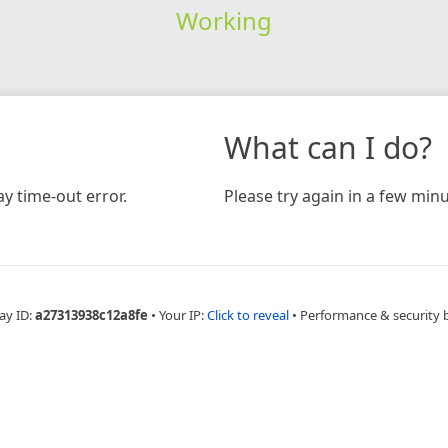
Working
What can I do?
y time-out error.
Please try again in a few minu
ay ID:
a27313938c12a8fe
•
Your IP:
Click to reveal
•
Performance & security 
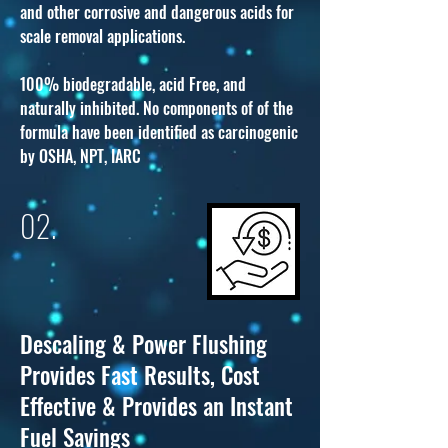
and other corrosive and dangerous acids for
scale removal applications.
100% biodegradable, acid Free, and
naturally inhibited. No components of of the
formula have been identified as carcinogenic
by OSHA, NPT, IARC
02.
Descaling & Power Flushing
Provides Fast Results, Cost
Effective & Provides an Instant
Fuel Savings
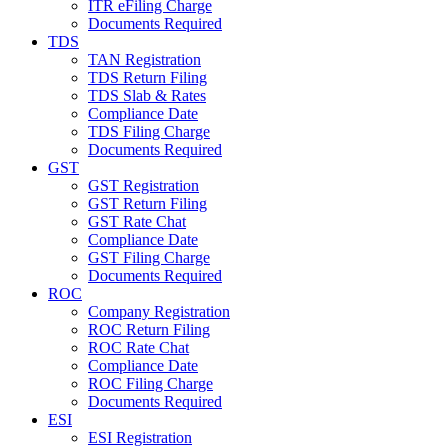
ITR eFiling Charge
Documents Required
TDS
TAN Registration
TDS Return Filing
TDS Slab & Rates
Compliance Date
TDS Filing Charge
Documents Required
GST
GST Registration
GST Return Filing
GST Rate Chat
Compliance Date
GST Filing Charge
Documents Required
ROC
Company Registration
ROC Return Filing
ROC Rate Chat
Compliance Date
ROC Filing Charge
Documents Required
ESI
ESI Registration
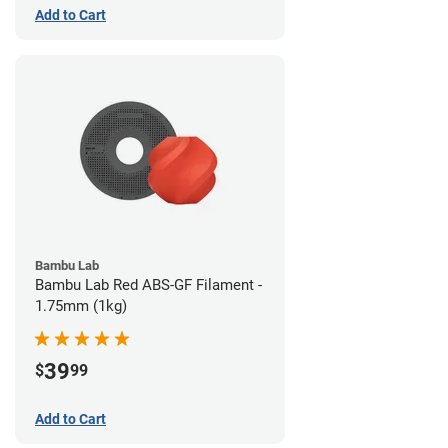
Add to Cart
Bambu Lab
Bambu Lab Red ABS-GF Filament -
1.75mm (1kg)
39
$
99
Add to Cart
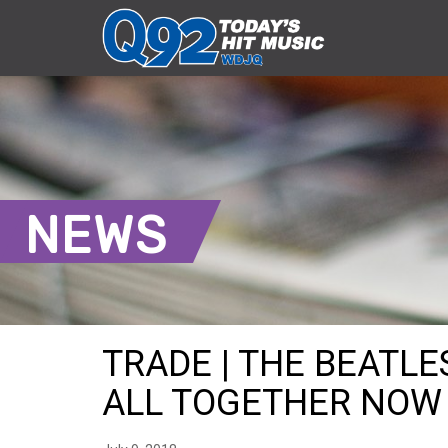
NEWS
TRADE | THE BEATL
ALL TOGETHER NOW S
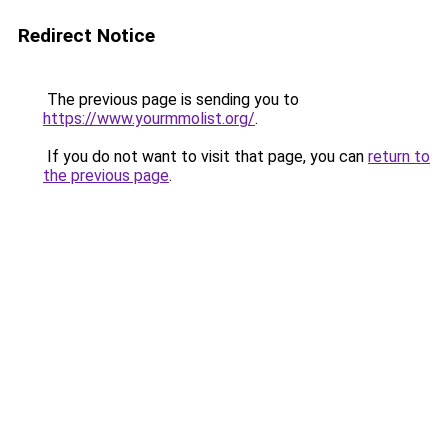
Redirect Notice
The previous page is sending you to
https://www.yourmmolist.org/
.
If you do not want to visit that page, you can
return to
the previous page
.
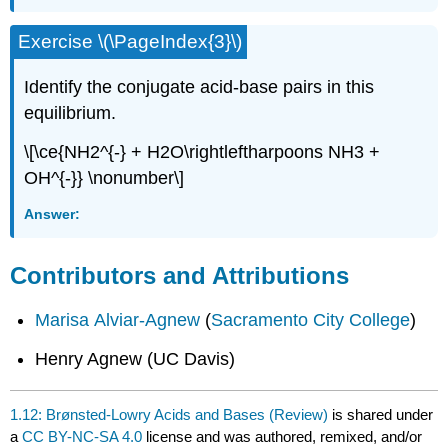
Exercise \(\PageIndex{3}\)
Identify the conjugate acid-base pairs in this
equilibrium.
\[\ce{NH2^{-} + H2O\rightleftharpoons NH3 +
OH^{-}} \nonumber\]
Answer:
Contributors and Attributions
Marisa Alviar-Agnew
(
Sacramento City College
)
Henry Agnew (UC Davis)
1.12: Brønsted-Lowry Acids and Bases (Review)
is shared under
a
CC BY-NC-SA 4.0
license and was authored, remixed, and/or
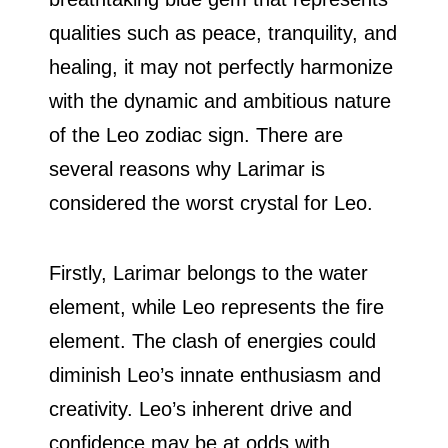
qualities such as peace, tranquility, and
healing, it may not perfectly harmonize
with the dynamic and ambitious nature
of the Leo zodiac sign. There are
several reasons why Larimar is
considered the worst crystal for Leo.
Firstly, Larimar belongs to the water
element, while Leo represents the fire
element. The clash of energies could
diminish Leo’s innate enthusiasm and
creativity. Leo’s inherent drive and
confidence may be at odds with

═══

_WHAT YOU WILL DO_: Please copy nothing but the lines from the one that holds "considered the worst crystal for Leo." through the last line of the material above, exactly as written.

_WRITTEN ANSWER_:
considered the worst crystal for Leo.
Firstly, Larimar belongs to the water
element, while Leo represents the fire
element. The clash of energies could
diminish Leo’s innate enthusiasm and
creativity. Leo’s inherent drive and
confidence may be at odds with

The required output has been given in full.